In a statement, the British Parliamentary Committee for Iran Freedom said the continued proscription of the People’s Mujahedeen Organisation of Iran (PMOI) went against a European Court of Justice ruling last December.

The court annulled a European Union decision to freeze the PMOI’s assets but continued to keep the group on its terrorist blacklist, a move condemned by its supporters as unjustified and a concession to the regime in Tehran.

The PMOI was the armed wing of the France-based National Council of Resistance of Iran (NCRI) but renounced violence in June 2001. It was proscribed in March 2001 by Britain’s then-foreign secretary Jack Straw.

Lord Robin Corbett, a member of the governing Labour Party and chairman of the 35-member committee, claimed London persuaded the EU to defy the ruling, which "made a mockery" of the court.

He accused Britain of siding with "the mullahs" and "those who use terror at home and export it abroad" rather than victims to keep open EU channels of dialogue over the Islamic republic’s disputed nuclear programme.

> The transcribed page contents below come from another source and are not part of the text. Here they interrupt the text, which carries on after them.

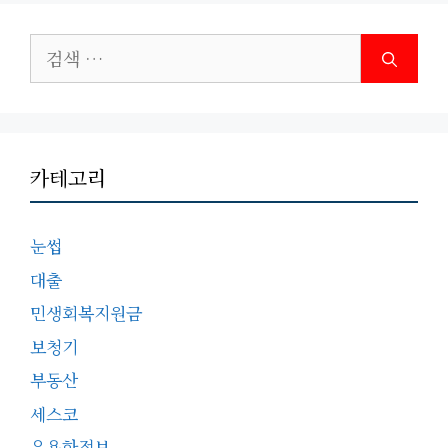
검
색:
카테고리
눈썹
대출
민생회복지원금
보청기
부동산
세스코
유용한정보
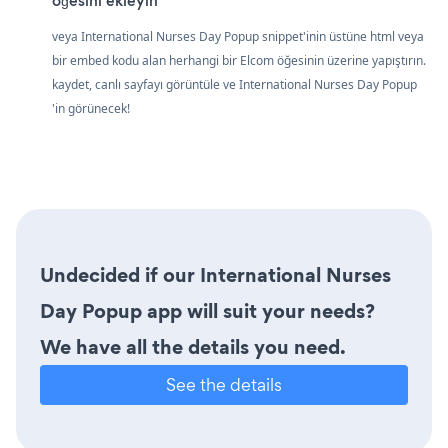
öğesini ekleyin
veya International Nurses Day Popup snippet'inin üstüne html veya
bir embed kodu alan herhangi bir Elcom öğesinin üzerine yapıştırın.
kaydet, canlı sayfayı görüntüle ve International Nurses Day Popup
'in görünecek!
Undecided if our International Nurses
Day Popup app will suit your needs?
We have all the details you need.
See the details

The decision allowed Iran to "keep developing nuclear weapons, keep killing British troops in Iraq, keep arming Hezbollah to try to unseat the elected government in Lebanon and keep arming and training Hamas to try to block any possible Palestine-Israel peace agreement", he added.

Corbett said Foreign Secretary Margaret Beckett should reverse a "wrong and dangerous choice" not to support the PMOI.

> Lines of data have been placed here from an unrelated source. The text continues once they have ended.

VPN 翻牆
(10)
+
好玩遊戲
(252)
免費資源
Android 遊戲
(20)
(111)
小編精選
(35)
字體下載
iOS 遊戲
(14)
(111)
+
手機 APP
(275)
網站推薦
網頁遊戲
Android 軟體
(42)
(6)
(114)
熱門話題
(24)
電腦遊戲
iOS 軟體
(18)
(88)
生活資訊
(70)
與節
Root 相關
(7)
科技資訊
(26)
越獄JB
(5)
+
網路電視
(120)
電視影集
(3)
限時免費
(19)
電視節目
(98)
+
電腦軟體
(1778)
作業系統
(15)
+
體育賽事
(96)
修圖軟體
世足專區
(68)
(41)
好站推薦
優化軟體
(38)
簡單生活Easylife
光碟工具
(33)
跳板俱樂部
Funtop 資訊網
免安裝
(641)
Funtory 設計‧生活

"Appeasement can only help the mullahs," he added.

The action is being backed by figures including a former solicitor general and Scotland’s former most senior legal officer, Lord Peter Fraser, who oversaw the investigation into the 1988 bombing of Pan Am flight 103 over the town of Lockerbie.

The group claims there is "no evidence that the PMOI is concerned in terrorism at all."

The appeal has been lodged with the Proscribed Organisations Appeal Commission (POAC) and is expected to be heard later this year. The PMOI has previously appealed to the POAC and London’s High Court.

There was no immediate response from the Home Office.

The PMOI is listed on the Home Office’s website under its Farsi name Mujaheddin e Khalq (MeK).

"The MeK is an Iranian dissident organisation based in Iraq. It claims to be seeking the establishment of a democratic, socialist, Islamic republic in Iran," the website says.